Com sessões em São Paulo e Rio de Janeiro, os shows - mais uma exposição sobre o tema na Oca (SP) - compuseram o pacote de comemorações do cinqüentenário da bossa nova promovido pelo projeto ItaúBrasil.
Mas, além do prazer, maior ou menor, que cada show provocou individualmente nos poucos privilegiados que os assistiram ao vivo, de que valeram essas comemorações?
"A principal contribuição foi levar à juventude o conhecimento de uma obra da melhor música popular brasileira que uma grande parte desconhecia", responde Zuza Homem de Mello, um dos curadores do projeto. "Para isso, não só os shows tiveram um papel muito importante, mas também a exposição. Era uma riqueza que estava fora da perspectiva da juventude."
Opinião parecida tem outra curadora do evento, Monique Gardenberg: "O mais importante foi chamar a atenção para um movimento artístico único que o Brasil produziu, que repercutiu planetariamente e que a gente precisava reviver de alguma maneira. E contar para as novas gerações a dimensão que essa invenção teve."
Um dos responsáveis pela exposição na Oca, o cineasta Carlos Nader conta que sua principal intenção com esse trabalho era desvincular a bossa nova da idéia de "musiquinha de elevador". Conta que, quando embarcou no projeto, ele mesmo ainda não tinha uma idéia clara em relação a todas as nuances existentes entre o que a bossa nova realmente é e o que ela parece ser. "O conceito que as pessoas guardam [da bossa nova] é justamente o oposto dela: a 'leveza', a 'ingenuidade', o 'otimismo', o 'nhenhenhém'. Quando ela é, na verdade, uma experiência ultra-radical que mudou os signos das coisas. É mais ou menos o mesmo que fez, nas artes plásticas, [o francês Marcel] Duchamp", compara. "Se por um lado essa descoberta abriu um caminho maravilhoso e libertário, por outro gerou espaço para a picaretagem - que é como muita gente vê a bossa nova até hoje. A coisa não é tão simples quanto as pessoas imaginam."

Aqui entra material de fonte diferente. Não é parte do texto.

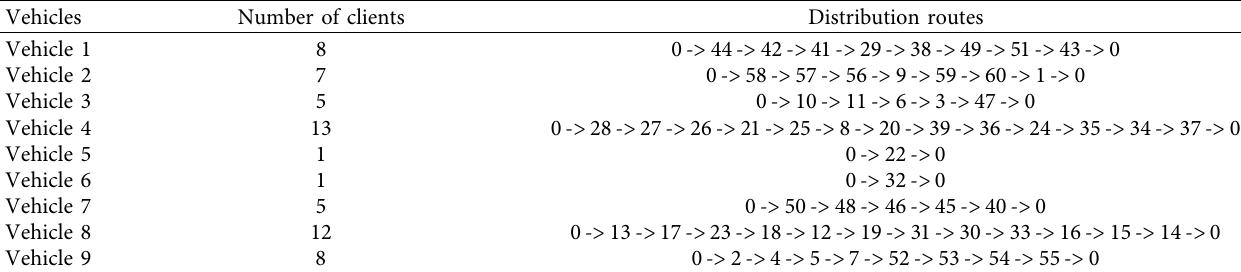
Table 9: Vehicle distribution routes considering transport costs only. Vehicles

E não é mesmo. Prova disso, na prática, foram os shows dedicados a João Donato. Mal ensaiados e sem traquejo para o improviso, nenhum dos representantes da "nova geração" (em alguns casos nem tão nova assim) fez jus a obra do homenageado. Não funcionou como espetáculo, ainda que tenha servido muito bem para expor o que cada um (não) tinha de bossa nova - ou, ao menos, de "donatiano" - em seu DNA. O fato de esse desencontro ter acontecido justamente no show onde os artistas mais novos estão envolvidos quer dizer alguma coisa? "Certamente. Tem que haver uma vivência para a interpretação", opina Homem de Mello. "Alguns artistas visivelmente não tinham e, por isso, não conseguiram imprimir na interpretação aquilo que é inerente à canção original. Se você não fizer o approach correto, não chega à essência da obra." E completa: "Naquele show, o melhor exemplo disso era a Roberta Sá, que estourou na ponta. Ela realmente tem essa vivência, tem intimidade com aquela obra".
No mais, as comemorações da bossa nova devem render um Natal bem diferente para os brasileiros este ano: como os shows com Caetano foram gravados, o tradicional especial de Roberto Carlos vai ser inteiro embalado com a música de Antonio Carlos Jobim. Vai ser até divertido trocar "Emoções" por "Eu Sei que Vou te Amar" uma vez na vida.